I recently read an interview with Lua co-creators Luiz H. de Figueredo and Roberto Ierusalimschy, where they discussed the design, and implementation of Lua. It was very intriguing to say the least. However, one part of the discussion brought something up in my mind. Roberto spoke of Lua as a "freestanding application" (that is, it's pure ANSI C that uses nothing from the OS.) He said, that the core of Lua was completely portable, and because of its purity has been able to be ported much more easily and to platforms never even considered (such as robots, and embedded devices.)
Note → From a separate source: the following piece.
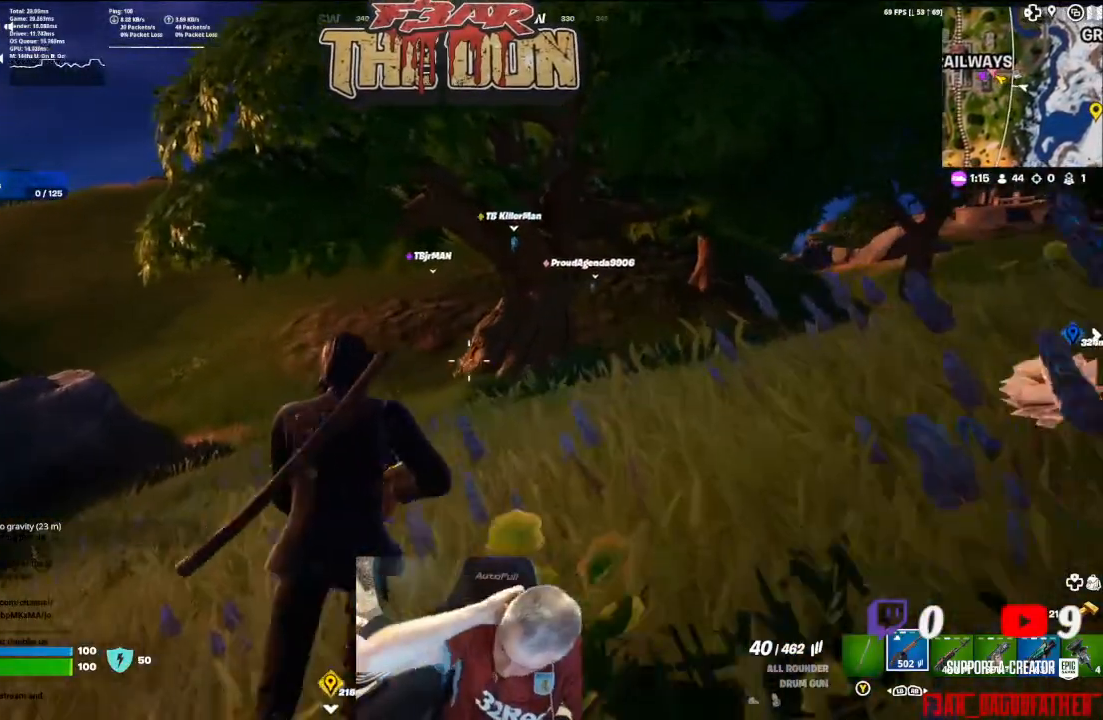
{"buttons": [], "left_stick": "up", "right_stick": "center", "events": []}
Now this makes me wonder. C in general is a very portable language. So, what parts of C (namely those in the the standard library) are the most unportable? and what are those that can be expected to work on most platforms? Should only a limited set of data types be used (e.g. avoiding short and maybe float)? What about the FILE and the stdio system? malloc and free? It seems that Lua avoids all of these. Is that taking things to the extreme? Or are they the root of portability issues? Beyond this, what other things can be done to make code extremely portable?
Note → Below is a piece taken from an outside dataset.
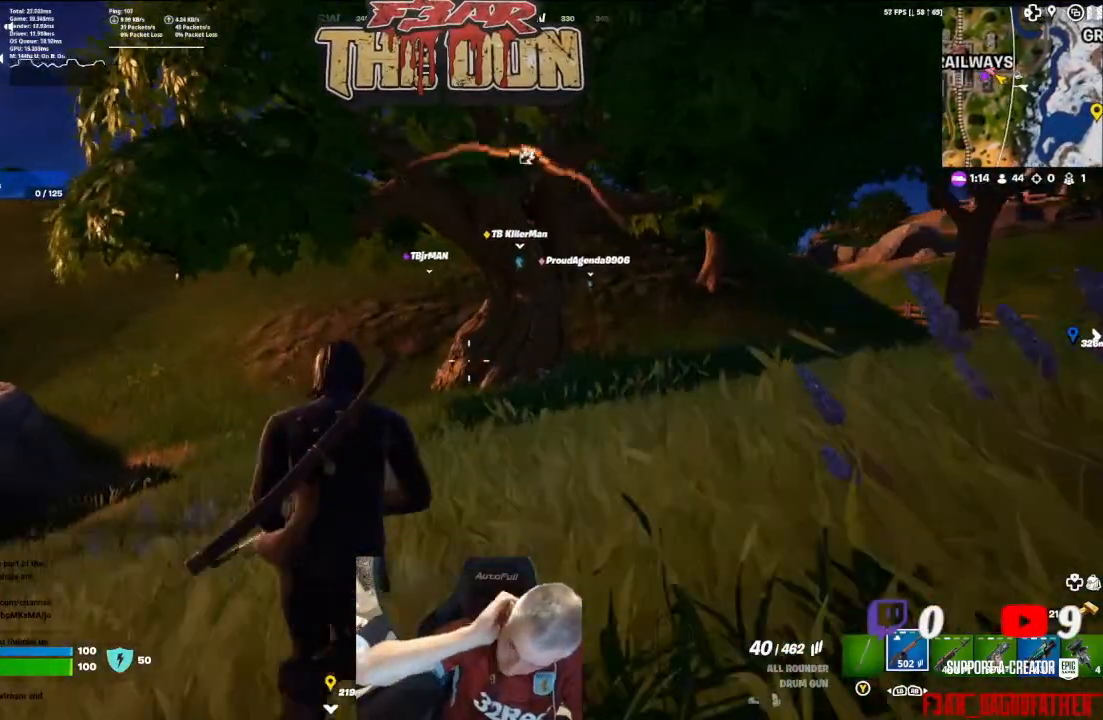
{"buttons": [], "left_stick": "up", "right_stick": "center", "events": []}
The reason I'm asking all of this, is because I'm currently writing an application in pure C89, and it's optimal that it be as portable as possible. I'm willing take a middle road in implementing it (portable enough, but no so much that I have to write everything from scratch.) Anyways, I just wanted to see what in general is key to writing the best C code.
As a final note, all of this discussion is related to C89 only.
In the case of Lua, we don't have much to complain about the C language itself but we have found that the C standard library contains many functions that seem harmless and straight-forward to use, until you consider that they do not check their input for validity (which is fine if inconveninent). The C standard says that handling bad input is undefined behavior, allowing those functions to do whatever they want, even crash the host program. Consider, for instance, strftime. Some libc's simply ignore invalid format specifiers but other libc's (e.g., in Windows) crash! Now, strftime is not a crucial function. Why crash instead of doing something sensible? So, Lua has to do its own validation of input before calling strftime and exporting strftime to Lua programs becomes a chore. Hence, we have tried to stay clear from these problems in the Lua core by aiming at freestanding for the core. But the Lua standard libraries cannot do that, because their goal is to export facilities to Lua programs, including what is available in the C standard library.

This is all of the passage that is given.